For both near-transfer tasks, Span Board backward and Digit Span forward, performance increases across time were again observed (F(2, 192) = 50.26, p < 0.001, η2p = 0.34; F(2, 192) = 12.67, p < 0.001, η2p = 0.18, respectively). In both tasks, larger performance gains for the adaptive training than the low-level practice groups were found (F(2, 192) = 21.32, p < 0.001, η2p = 0.18; F(2, 192) = 5.11, p = 0.01, η2p = 0.05, respectively). In the Span Board backward task, main effects for age and intervention (F(1, 96) = 81.14, p < 0.001, η2p = 0.46; F(1, 96) =23.10, p < 0.001, η2p = 0.19, respectively) were observed as well as an age × intervention interaction (F(1, 96) = 7.01, p = 0.01, η2p = 0.07), reflecting that the difference in performance gains between adaptive training and low-level practice groups was larger in younger than in older adults (see Table 2).

Far-transfer tasks

For all far cognitive transfer tasks (i.e., PASAT, Stroop, RAVLT, and RAVEN) main effects for age (ps < 0.01) were observed indicating higher overall performance for younger than for older adults. Apart from the RAVLT (F < 1), all tests showed an additional main effect of time (ps < 0.01), indicating general performance improvements across time for all groups. More importantly, an intervention × time interaction was observed for PASAT, F(2, 192) = 7.64, p = 0.001, η2p = 0.07, indicating that the adaptive training groups improved more than the low-level practice groups across the 5 weeks of intervention. No other effects reached significance (ps > 0.05, see Table 2).

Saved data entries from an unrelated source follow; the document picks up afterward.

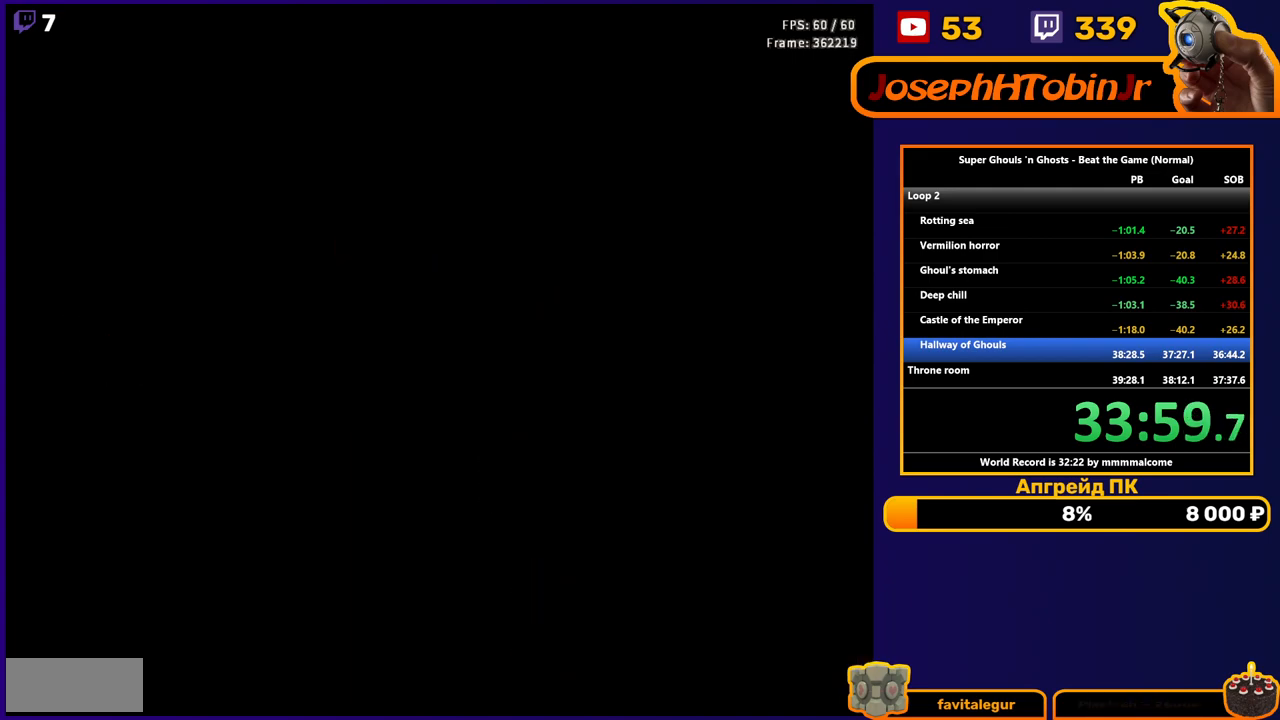
{"buttons": [], "events": []}
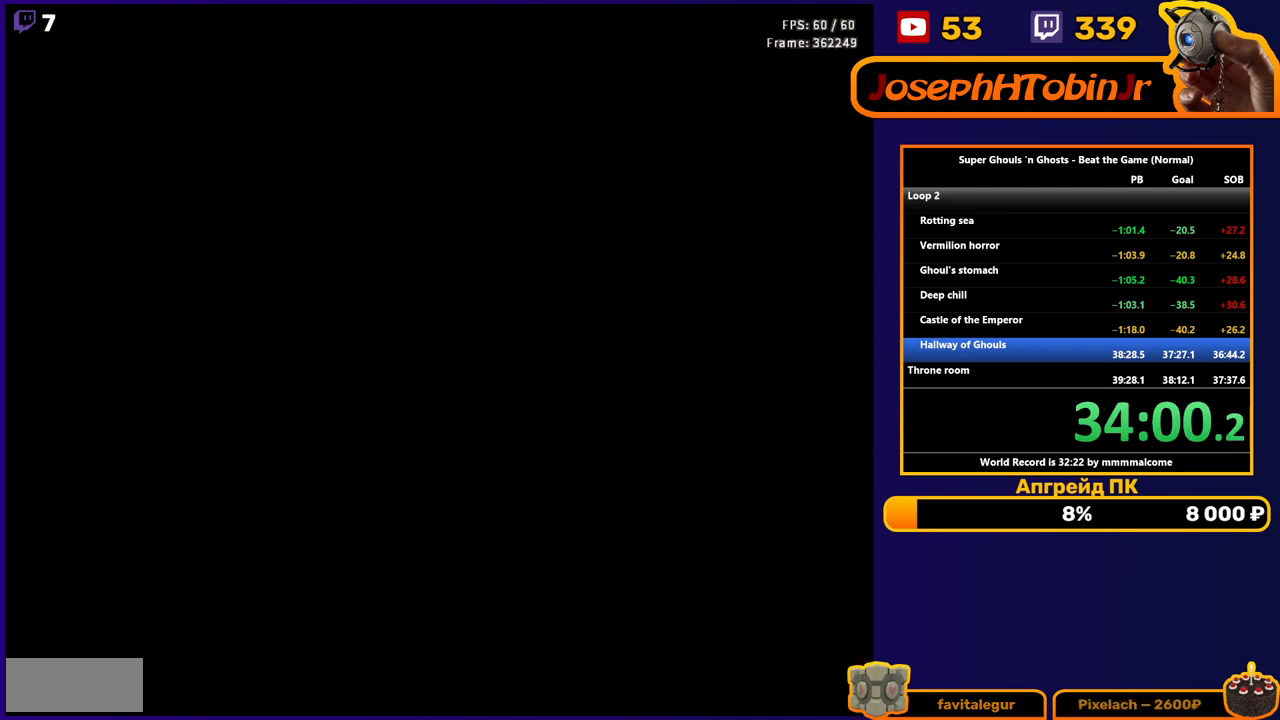
{"buttons": [], "events": []}
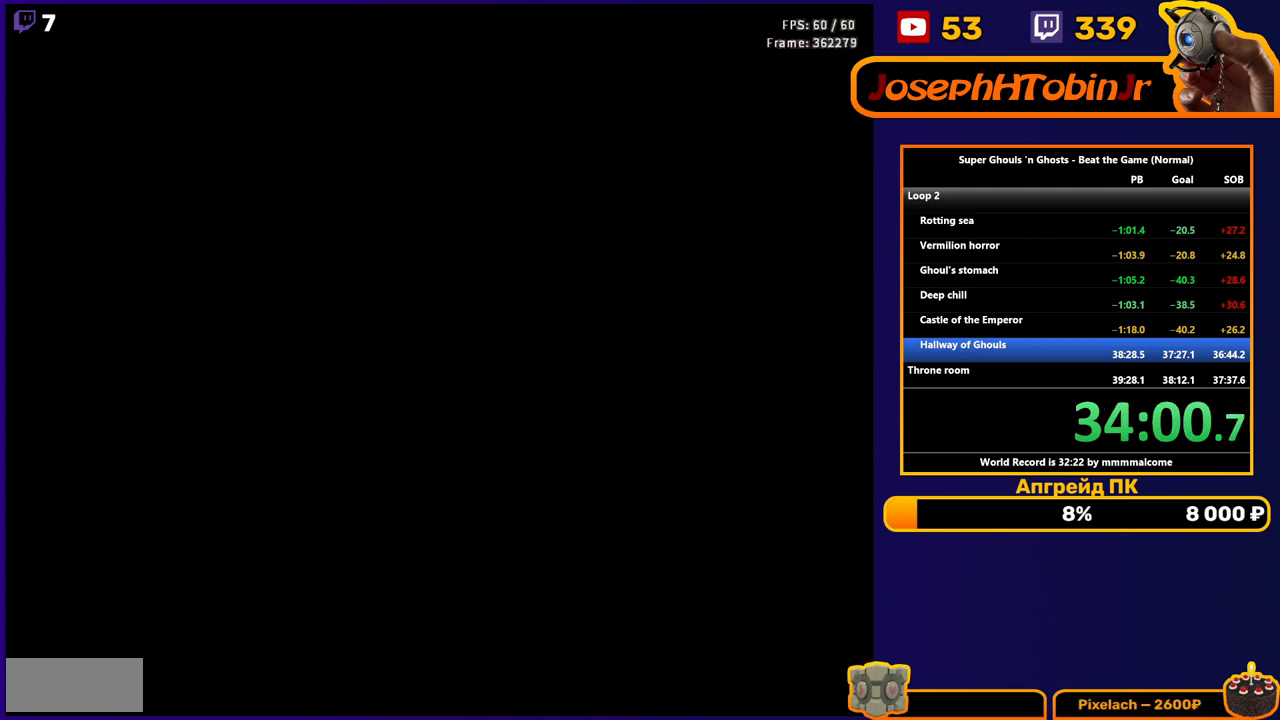
{"buttons": [], "events": []}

Regarding the self-rating scale on cognitive functioning (CFQ), generally lower memory complaints in younger adults in comparison to older adults were observed (F(1, 96) = 9.78, p = 0.002, η2p = 0.09) as well as a general decrease of memory complaints across time (F(2, 192) = 9.06, p < 0.001, η2p = 0.86). Further, an intervention × time interaction was obtained, F(2, 192) = 3.22, p = 0.045, η2p = 0.03, reflecting that the adaptive training groups reduced their memory complaints more than the low-level practice groups across the 5 weeks of intervention (see Table 2).

Maintenance effects

Further inspection of the time-related effects revealed that in all criterion, near-transfer, as well as in two far-transfer tasks (i.e., RAVEN, PASAT), and the CFQ, the significant main effect of time was based on the difference between baseline and post-training (ps < 0.05), whereas post-training and 3-month follow-up performance did not differ reliably (ps > 0.05). Thus, the performance level reached after 5 weeks of intensive WM training was maintained across 3-months. Further, for RAVLT no performance change across time was observed; for Stroop, time on task decreases were observed after the 5 weeks of intervention as well as at the 3-month follow-up (F(1, 96) = 43.24, p < 0.001, η2p = 0.31; F(1, 96) = 13.06, p < 0.001, η2p = 0.12, respectively). For the intervention × time interaction in the criterion and near-transfer tasks, as well as for PASAT and CFQ, follow-up analyses again revealed a significant difference between baseline and post-training (ps < 0.05), but not between post-training and follow-up (ps > 0.05), indicating that the difference between adaptive training and low-level practice groups was maintained across the 3-month follow-up interval.

Discussion

The present study investigated the effects of 5 weeks of intensive domain-general adaptive WM training in comparison to low-level practice in younger and older adults. Performance was assessed using criterion, near-transfer, and far-transfer tasks before training, after 5 weeks of intervention, as well as after a 3-month time interval. Younger as well as older adults gained considerably from adaptive WM training. Although younger adults showed larger training gains than older adults during the first week, both age groups gained similarly after the second week. Both younger and older adults gained more in some criterion and non-trained WM tasks (Digit Span) in comparison to controls receiving low-level practice, although we observed larger gains and transfer effects for the young in other criterion and near-transfer tasks (Span Board). Regarding far-transfer, similar performance improvements for the adaptive training as well as the active control groups were observed for tests of interference control (Stroop) and reasoning (RAVEN). These findings demonstrate general test-retest effects. More interestingly, both younger and older adults receiving adaptive training showed larger performance gains in a test measuring sustained attention (PASAT) and reported less memory complaints (CFQ) after the 5 weeks of intervention than the controls. Further, the observed training gains and transfer effects were maintained across a 3-month time interval. The same set of eight cognitive tests to assess training-related performance gains and transfer effects were used at the three assessment occasions (i.e., baseline, posttest, 3-month follow-up). Thus, potential retest influences on the observed performance changes cannot be excluded. However, this possibility does not affect the observed training and transfer effects. This is so because by including an active control group, test-retest effects were accounted for, ensuring that the additional performance changes resulted from the adaptive WM training.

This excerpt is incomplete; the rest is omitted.